What to work on:
**A)** Reproduce the Pompeii travel post verbatim, from "After coming up" to "more pleasant servers.".
**B)** Pick up the Pompeii travel post after its final line and keep writing it in the same voice.

Passage:

———

Friday, January 3, 2020

See the City, Experience the Sights 01/02/20 Day 9

Pompeii, the sole reason for being so far south in Italy, was a remarkably advanced ancient city. 

Most notably, the plumbing throughout Pompeii caught our attention. 
From the underground cisterns, to the way the streets all went downhill meeting in the center for drainage, and the double walls in the bath houses for heating, we were impressed as we walked around in awe. 
The plaster castings left me feeling somber, imagining the fear of impending doom. I also thought about the design of the city. It would be challenging to look out over the city to gain perspective except from the Colosseum at the edge of town. It is no wonder some decided to stay and wait it out; they could not see the enormity of the problem. It was also interesting to see how many fresco paintings were still intact and the colors still so vibrant.

So, other than Pompeii, our starting point in Italy has gotten the best of us mid-trip.
We took a commuter train to Pompeii. Already our moods were not aligned. 

And to top that off, every stop, for 15 stops, a palpable, caustic aroma filled the train. 
Challenging too is coming from Greece where full service food is available everywhere all day long even though meal periods begin at odd hours (10AM, 3PM, 10PM). Here in Italy (Naples), the siesta (1:50PM to 7PM for at least one restaurant we went to and 3PM to 6:30PM at other restaurants) makes us wonder how Pompeii seemed so advanced if the traditional work ethic is so lackadaisical in modern times. 
This is us seconds after the table next to us ordered food. Two minutes later we were told, "Kitchen is closed only some pizzas available." Five minutes later everyone seated around us received a variety of pasta dishes. We were no longer amused, to say it kindly. 
 
After coming up short of a full service lunch by 3 minutes, we can see that pizza is going to be our new staple if we cannot shift to Italy's meal periods ASAP. We also imagine that unless we figure meal periods out soon, we are certain to take away only memories of rude Italians (New Yorkers may not recognize this attitude we are noticing). When you arrive for food near their break time, they are seemingly not pleasant people. We think eating at the beginning of a shift could reveal more pleasant servers.

While picking up our luggage at the hotel so we could get the **** out of Naples. It went like this:

James: "It's a half mile to the train station, should we walk or call a taxi?"

———

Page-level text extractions

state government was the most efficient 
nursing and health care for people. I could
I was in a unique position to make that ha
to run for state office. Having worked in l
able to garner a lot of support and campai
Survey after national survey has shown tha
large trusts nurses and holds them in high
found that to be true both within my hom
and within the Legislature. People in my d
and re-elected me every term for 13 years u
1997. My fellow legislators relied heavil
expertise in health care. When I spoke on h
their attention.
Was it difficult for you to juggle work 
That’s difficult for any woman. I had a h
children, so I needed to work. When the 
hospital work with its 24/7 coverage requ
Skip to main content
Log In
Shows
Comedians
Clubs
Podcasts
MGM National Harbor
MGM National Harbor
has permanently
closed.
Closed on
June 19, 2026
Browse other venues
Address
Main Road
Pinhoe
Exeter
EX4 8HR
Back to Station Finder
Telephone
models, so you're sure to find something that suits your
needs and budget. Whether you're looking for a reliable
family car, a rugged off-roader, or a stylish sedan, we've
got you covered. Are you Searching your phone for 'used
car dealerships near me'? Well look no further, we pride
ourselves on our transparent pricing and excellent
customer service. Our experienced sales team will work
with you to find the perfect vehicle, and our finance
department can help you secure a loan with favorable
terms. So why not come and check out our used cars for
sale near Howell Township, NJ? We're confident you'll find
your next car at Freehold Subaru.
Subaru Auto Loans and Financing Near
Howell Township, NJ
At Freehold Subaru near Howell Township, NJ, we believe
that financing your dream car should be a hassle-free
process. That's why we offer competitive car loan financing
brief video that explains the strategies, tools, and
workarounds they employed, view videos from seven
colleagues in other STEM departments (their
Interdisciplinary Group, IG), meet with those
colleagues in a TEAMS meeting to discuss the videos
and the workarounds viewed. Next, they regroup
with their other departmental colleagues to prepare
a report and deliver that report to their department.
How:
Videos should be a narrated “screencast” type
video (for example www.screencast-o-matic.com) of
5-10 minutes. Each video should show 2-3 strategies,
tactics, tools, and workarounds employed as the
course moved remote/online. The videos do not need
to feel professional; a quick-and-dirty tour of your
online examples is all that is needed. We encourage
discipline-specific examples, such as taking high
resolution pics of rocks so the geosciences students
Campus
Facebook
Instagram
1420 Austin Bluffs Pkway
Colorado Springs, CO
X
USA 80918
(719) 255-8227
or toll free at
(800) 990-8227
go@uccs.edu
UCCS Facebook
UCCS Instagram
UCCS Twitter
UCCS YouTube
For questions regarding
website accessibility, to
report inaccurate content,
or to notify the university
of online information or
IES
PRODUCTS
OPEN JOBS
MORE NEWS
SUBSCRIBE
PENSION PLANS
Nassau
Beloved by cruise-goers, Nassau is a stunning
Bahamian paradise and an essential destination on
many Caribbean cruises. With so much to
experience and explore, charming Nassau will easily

———

Expected responses:
**A)**
After coming up short of a full service lunch by 3 minutes, we can see that pizza is going to be our new staple if we cannot shift to Italy's meal periods ASAP. We also imagine that unless we figure meal periods out soon, we are certain to take away only memories of rude Italians (New Yorkers may not recognize this attitude we are noticing). When you arrive for food near their break time, they are seemingly not pleasant people. We think eating at the beginning of a shift could reveal more pleasant servers.

**B)**
Me: "You decide, we'll get robbed either way."


This is a two-fold commentary on the conditions of Naples and the systemic principle of taxi drivers thus far. To sum this up, our experience with taxis in Naples was not so good. They pick you up, so you ask the fee before getting in. They take you either part way and want 100% of the quoted fee, or they take you all the way to your destination and they charge you double. Another perspective is that in Greece, they charge 7 to 15 Euros to get around town and to the train station from city center. In Naples (possibly all of Italy, we will soon know), the same distance is double (30 Euros).

James caught on quick and made a valiant effort to stand his ground. He asked how much to go from Pompeii to our hotel and the hotel to the train station (an additional half mile from the hotel). Taxi driver quoted 50 Euro. Okay. No problemo. We go. Half-mile from the hotel, he stops, says, here you go, 50 Euro. James, unhappy with the outcome, said, Okay. Here. 40 Euro. And opened the door. Driver says, no, no, no, 50 Euro. Molto Traffico. James: Si! No hotel, 40 Euro. Hotel all the way, 50 Euro. The Goal: To avoid walking the filthy streets as much as possible.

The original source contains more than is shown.